Whatever you’ve read is almost certainly wrong. It’s a narrative…..First of all, it all happened at around 4 o’clock in the morning on Sunday. The Israelis started to see people moving in Lebanon and moving towards platforms. Hezbollah was planning the operation to fire drones and rockets at 5:15 on Sunday morning. And Israel started to, an attack, a direct attack. It involved I think about a hundred aircraft.

But contrary to what the Israeli propagandists at the IDF are saying, and I know this not from Hezbollah but I know this from inside Lebanon, people who are on the ground there, it was chaotic twenty minutes. Israel just bombed various valleys where they imagined the ballistic missiles were. But they’d been cleared out of there some time ago. There were no ballistic missiles. You can check that, there are people on the ground who know what’s happened. There are no missiles. So when they said they destroyed thousands of missile launchers, this is a complete lie. Because first of all, there are no missiles, no ballistic missiles, no large missiles south of the Litani River. What you have is drones and small rockets. And none of these have launchers. And they destroyed none of them. It was just a show, a show of force and it only lasted about twenty minutes…..

[6:40] What we have seen is the war fragmenting in different ways. First of all, it fragmented with the killing of Fuad Shukr in Beirut just before Haniyeh was killed in Tehran. And for that reason, the actual operations of the Resistance changed. Because as far as Hezbollah was concerned, the killing of Fuad crossed all red lines, all the understandings, the careful balances were broken by that. And they opened a separate account, quite separate to what was happening in Gaza. And they opened a separate account.

And so what happened in this weekend was about settling that account with Israel. And it stuck very carefully to the equation, the war equations, that they had between Israel and Hezbollah. The didn’t go out of the equations. So if you like they attacked in Tel Aviv the Mossad headquarters and the headquarters of 8200, equivalent roughly to NSA in the US, if you like, it’s the communications intercept. Because that was the decision-making if you like structure that led Fuad Shukr’s killing in Beirut. And they did in Tel Aviv because they killed him in Beirut. There was a complete equivalence if you like in that.
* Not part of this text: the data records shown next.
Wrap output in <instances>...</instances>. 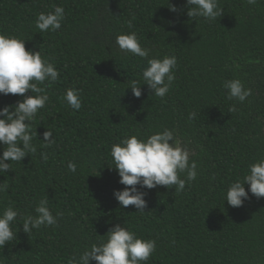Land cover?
Listing matches in <instances>:
<instances>
[{
	"label": "trees",
	"instance_id": "obj_1",
	"mask_svg": "<svg viewBox=\"0 0 264 264\" xmlns=\"http://www.w3.org/2000/svg\"><path fill=\"white\" fill-rule=\"evenodd\" d=\"M170 2L177 12L168 0H0V32L26 39V49L41 50L60 73L31 122L37 152L9 161L13 170L0 174V183L9 185L0 193V211L12 204L35 214V205L47 198L53 214L63 213L58 227L29 234L18 219L16 237L0 248V264H66L77 250L105 239L116 223L156 240L146 264H264V197L250 194L241 207L224 201L229 182L264 155V0H219L222 15L211 23L188 17L186 0ZM53 5L65 9L62 27L40 32L37 14ZM128 31L137 33L150 56L177 57L176 79L163 99L146 84L139 98L128 87L146 65L119 51L116 37ZM234 78L252 89L243 103L226 98L223 84ZM71 87L81 90L79 110L63 101ZM21 99L0 94V108ZM230 105L237 110L230 112ZM165 127L188 143L197 179L179 193L166 186L140 189L147 193L142 213L122 208L113 193L125 185L111 146L126 135L147 137ZM47 129L55 143L43 148ZM41 152L48 153L46 162ZM69 161L77 164L75 174Z\"/></svg>",
	"mask_w": 264,
	"mask_h": 264
},
{
	"label": "clouds",
	"instance_id": "obj_2",
	"mask_svg": "<svg viewBox=\"0 0 264 264\" xmlns=\"http://www.w3.org/2000/svg\"><path fill=\"white\" fill-rule=\"evenodd\" d=\"M246 2L255 5L257 0ZM167 5L172 12L179 10L170 0ZM186 8L188 17L193 20L203 18L208 23L217 20L223 12L219 0H186ZM64 19V7L53 5L52 11L37 14L35 27L40 32H56L62 27ZM127 26L129 29L133 27L132 20L127 22ZM25 40L0 32V94L22 97L15 105L0 108V146L3 148L0 174L13 170L10 162H21L27 155L37 152L36 145L32 143L35 134L31 122L50 100L47 88L60 78L54 63L42 56L41 50L26 49ZM115 43L121 53L146 61L140 73L143 83L136 79L128 82L132 94L136 98L141 97V86L146 84L150 94L161 99L166 97L176 79L177 57L167 54L162 57L150 56L151 49L142 46L135 31L121 32ZM223 87L228 90L226 98L229 101L243 103L252 94V89L245 87L239 78L226 80ZM29 90L31 94H27ZM63 101L71 109L79 110L82 107L81 90L75 87L66 89ZM236 110L235 105L229 106L230 112ZM195 115V112L190 113L189 119ZM42 140L43 148L55 143L51 129L44 131ZM40 155L45 162L48 160L47 152ZM111 157L120 177L119 183L125 185L122 190H114L116 200L122 208L134 206L141 213L147 207V193L140 189L166 186L179 193L185 189L186 183L195 181L198 176V164L190 159L188 143L182 144L175 130L167 127L147 137L131 134L120 138L111 146ZM67 168L73 174L77 172L74 161H69ZM245 185L248 186L247 190ZM8 187L7 183H0V193ZM250 194L258 199L264 197V155L251 162L242 177L229 182L224 201L232 207H241L245 200L250 199ZM34 213L22 214L12 204L0 211V248L16 237L13 224L18 219L22 220L23 231L29 234L42 226L58 227L59 219L63 216L60 211L53 214L47 198L38 201ZM156 248L155 239H145L131 228L116 223L108 229L105 239L90 243L82 251L77 250L67 258L66 264H90L91 261H95V264H146Z\"/></svg>",
	"mask_w": 264,
	"mask_h": 264
}]
</instances>
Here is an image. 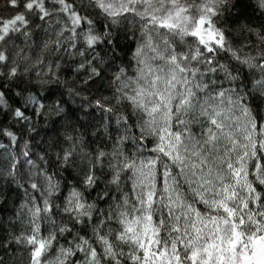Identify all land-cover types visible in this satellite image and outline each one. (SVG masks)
<instances>
[{"label":"clouds","instance_id":"1","mask_svg":"<svg viewBox=\"0 0 264 264\" xmlns=\"http://www.w3.org/2000/svg\"><path fill=\"white\" fill-rule=\"evenodd\" d=\"M0 264H264V0H0Z\"/></svg>","mask_w":264,"mask_h":264},{"label":"snow or ice","instance_id":"2","mask_svg":"<svg viewBox=\"0 0 264 264\" xmlns=\"http://www.w3.org/2000/svg\"><path fill=\"white\" fill-rule=\"evenodd\" d=\"M39 253H37V255H38Z\"/></svg>","mask_w":264,"mask_h":264}]
</instances>
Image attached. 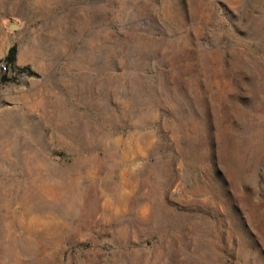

And one phase was three hundred and twenty rockets. Of course, it’s been played down. I can’t tell you exactly how many were shot down or didn’t land properly. But they were targeted not on people or civilians, they were targeted on military bases and very precisely on air defense systems. You can see that.

And then immediately, 4 o’clock, the Israelis came in bombing, pretty randomly, in the areas where they thought Hezbollah would have their ballistic missiles but as I said there were none, they were north of the Litani [River]. They were sending a message to Hezbollah by not going beyond the Litani, that the equation with the war with Israel was still holding. And that’s an important point. The Israelis were signaling, “OK, you hit Tel Aviv for Shukr but we are not going to hit Beirut.”

Note that the “precision-guided” in the tweet we flagged earlier as dubious = ballistic missiles.

Crooke shortly thereafter report that the reason the Western press has no reports of damage in Israel was that the government put out a complete ban on that information, confirmed independently by the Palestine Chronicle.

Given the news blackout, it’s impossible to confirm claims like this, but they can’t be ruled out either:

And Nasrallah seems exceptionally pleased with himself.

If the IDF actually thought there were ballistic missiles in those valleys south of the Litani, that also points to a pretty big Israel intelligence failure.

Needless to say, this somewhat long-winded account illustrates what an informational hall of mirrors we live in, and why it’s hard to take any reports from Team US at face value.